Let’s add to our simulator the ability to delay responses by a given delay amount, and to vary this delay according to the view update backlog in the base replicas, using formula (1). The result of this simulation looks like this:
In the top graph, we see the client’s request rate gradually converging to exactly the request rate we expected: 3,000 requests per second. In the bottom graph, the backlog length settles on about 1600 updates. The backlog then stops growing any more — which was our goal.
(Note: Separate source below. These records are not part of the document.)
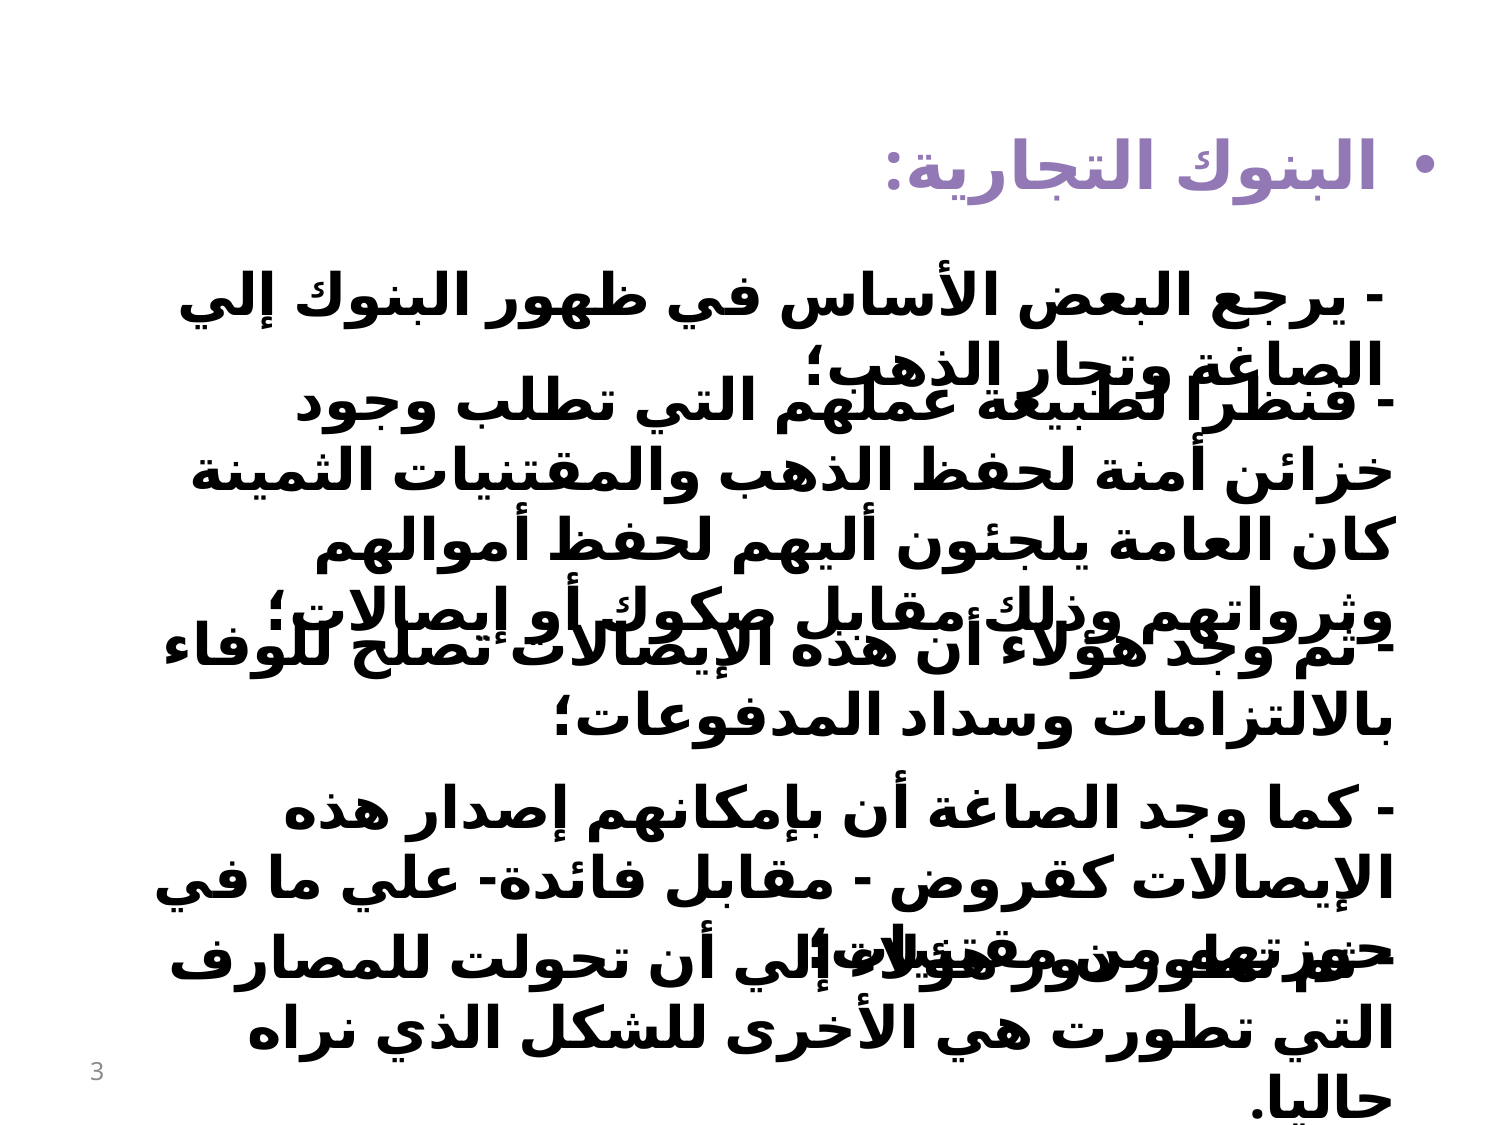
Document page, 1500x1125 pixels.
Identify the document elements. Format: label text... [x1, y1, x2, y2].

text_box - ثم تطور دور هؤلاء إلي أن تحولت للمصارف التي تطورت هي الأخرى للشكل الذي نراه حاليا. [112, 912, 1412, 1088]
slide_number 3 [75, 1042, 425, 1103]
text_box [127, 457, 1478, 593]
text_box - يرجع البعض الأساس في ظهور البنوك إلي الصاغة وتجار الذهب؛ [101, 249, 1401, 350]
text_box - فنظرا لطبيعة عملهم التي تطلب وجود خزائن أمنة لحفظ الذهب والمقتنيات الثمينة كان العامة يلجئون أليهم لحفظ أموالهم وثرواتهم وذلك مقابل صكوك أو إيصالات؛ [112, 354, 1412, 588]
text_box - كما وجد الصاغة أن بإمكانهم إصدار هذه الإيصالات كقروض - مقابل فائدة- علي ما في حوزتهم من مقتنيات؛ [112, 762, 1412, 912]
text_box - ثم وجد هؤلاء أن هذه الإيصالات تصلح للوفاء بالالتزامات وسداد المدفوعات؛ [112, 599, 1412, 750]
list البنوك التجارية: [101, 115, 1452, 250]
But why did the backlog settle on 1600, and not on 100 or 1,000,000? Remember that the linear control function (1) works for any α. In the above simulation, we took α = 1.0 and the result was convergence on backlog=1600. If we change α, the delay to which we converge will still have to be the same, so (1) tells us that, for example, if we double α to 2.0, the converged backlog will halve, to 800. In this manner, if we gradually change α we can reach any desired backlog length. Here is an example, again from our simulator, where we gradually changed α with the goal of reaching a backlog length of 200:
Indeed, we can see in the lower graph that after over-shooting the desired queue length 200 and reaching 700, the controller continues to increase to decrease the backlog, until the backlog settles on exactly the desired length — 200. In the top graph we see that as expected, the client is indeed slowed down to 3,000 requests per second. Interestingly in this graph, we also see a “dip”, a short period where the client was slowed down even further, to just 2,000 requests per second. The reason for this is easy to understand: The client starts too fast, and a backlog starts forming. At some point the backlog reached 700. Because we want to decrease this backlog (to 200), we must have a period where the client sends less than 3,000 requests per second, so that the backlog would shrink.
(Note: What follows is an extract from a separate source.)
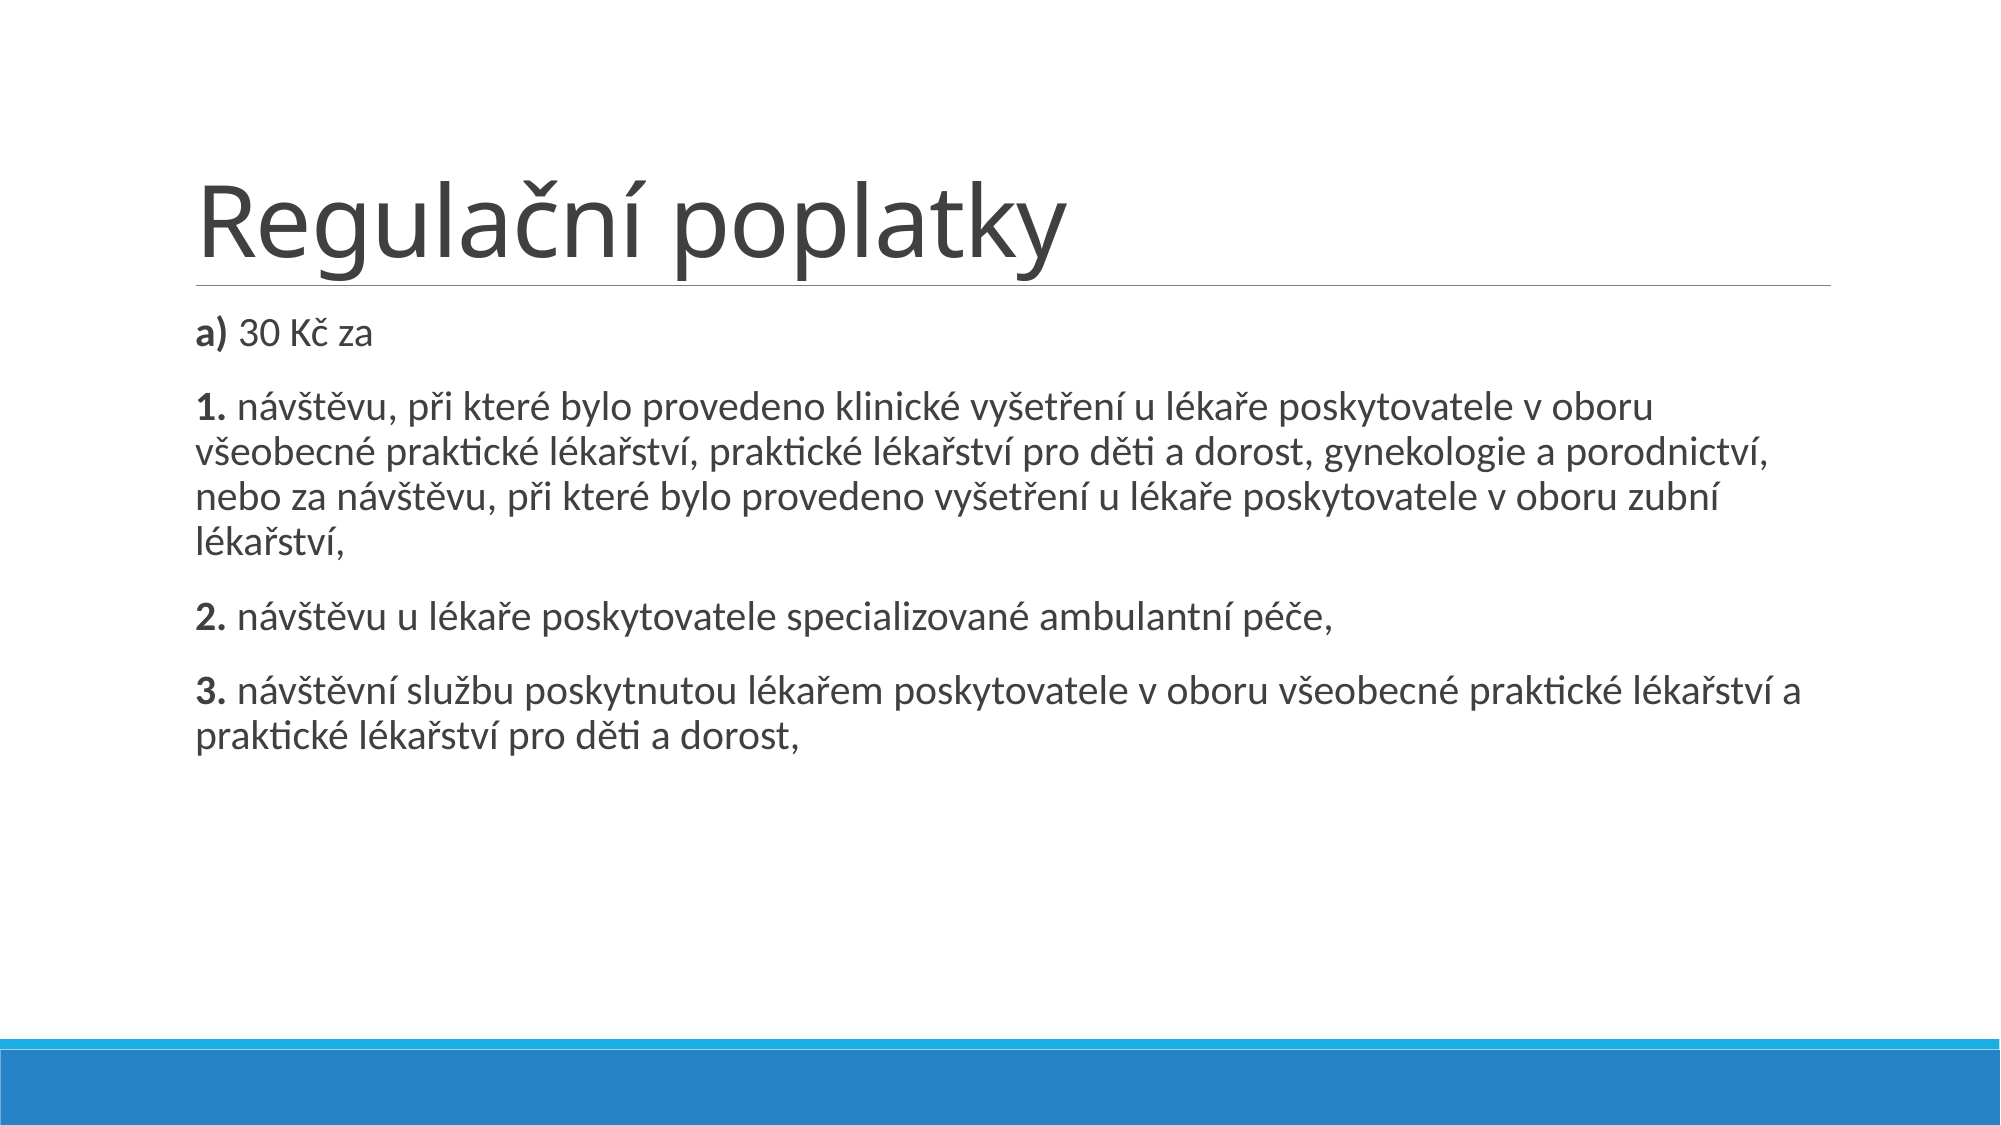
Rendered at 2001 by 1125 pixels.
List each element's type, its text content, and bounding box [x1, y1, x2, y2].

title Regulační poplatky [180, 47, 1830, 285]
list a) 30 Kč za 1. návštěvu, při které bylo provedeno klinické vyšetření u lékaře poskytovatele v oboru všeobecné praktické lékařství, praktické lékařství pro děti a dorost, gynekologie a porodnictví, nebo za návštěvu, při které bylo provedeno vyšetření u lékaře poskytovatele v oboru zubní lékařství, 2. návštěvu u lékaře poskytovatele specializované ambulantní péče, 3. návštěvní službu poskytnutou lékařem poskytovatele v oboru všeobecné praktické lékařství a praktické lékařství pro děti a dorost, [180, 302, 1830, 963]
In controller-theory lingo, the controller with the changing α is said to have an integral term: the control function depends not just on the current value of the variable (the backlog) but also on the previous history of the controller.
In (1), we considered the simplest possible controller — a linear function. But the proof above that it converges on the correct solution did not rely on this linearity. The delay can be set to any other monotonically-increasing function of the backlog:
(2) delay = f(backlog / backlog0) ⋅ delay0
(where backlog0 is a constant with backlog units, and delay0 is a constant with time units).
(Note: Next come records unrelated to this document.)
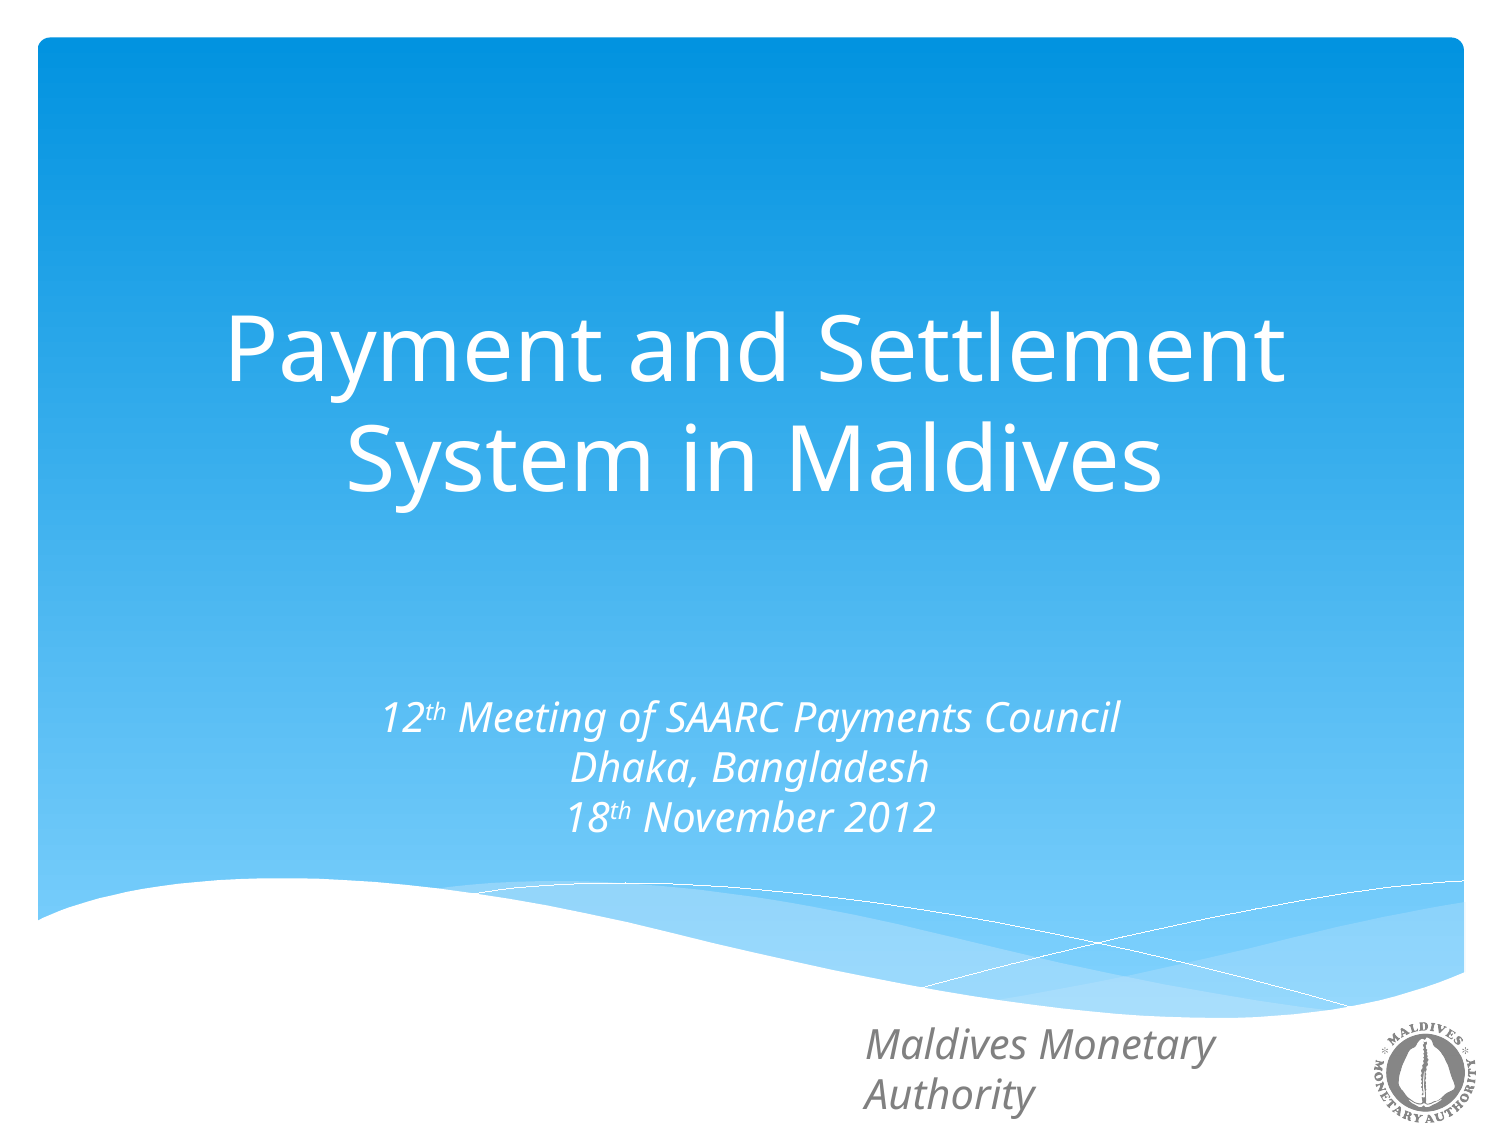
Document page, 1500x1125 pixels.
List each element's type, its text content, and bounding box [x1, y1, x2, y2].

footer Maldives Monetary Authority [849, 1037, 1368, 1098]
subtitle 12th Meeting of SAARC Payments Council Dhaka, Bangladesh 18th November 2012 [225, 683, 1275, 925]
title Payment and Settlement System in Maldives [117, 224, 1393, 517]
picture [1374, 1022, 1476, 1123]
In Scylla 3.0 we chose this function to be a polynomial, selected to allow relatively-high delays to be reached without requiring very long backlogs in the steady state. But we do plan to continue improving this controller in future releases.
A common theme in Scylla’s design, which we covered in many previous blog posts, is the autonomous database, a.k.a. zero configuration. In this post we covered another aspect of this theme: When a user unleashes a large writing job on Scylla, we don’t want him or her to need to configure the client to use a certain speed or risk overrunning Scylla. We also don’t want the user to need to configure Scylla to limit an over-eager client. Rather, we want everything to happen automatically: The write job should just just run normally without any artificial limits, and Scylla should automatically slow it down to exactly the right pace — not too fast that we start piling up queues until we run out of memory, but also not too slow that we let available resources go to waste.
In this post, we explained how Scylla throttles (slows down) the client by delaying its responses, and how we arrive at exactly the right pace. We started with describing how throttling works for writes to ordinary tables — a feature that had been in Scylla for well over a year. We then described the more elaborate mechanisms we introduce in Scylla 3.0 for throttling writes to tables with materialized views. For demonstration purposes, we used a simulator for the different flow-control mechanisms to better illustrate how they work. However, these same algorithms have also been implemented in Scylla itself — so go ahead and ingest some data! Full steam ahead!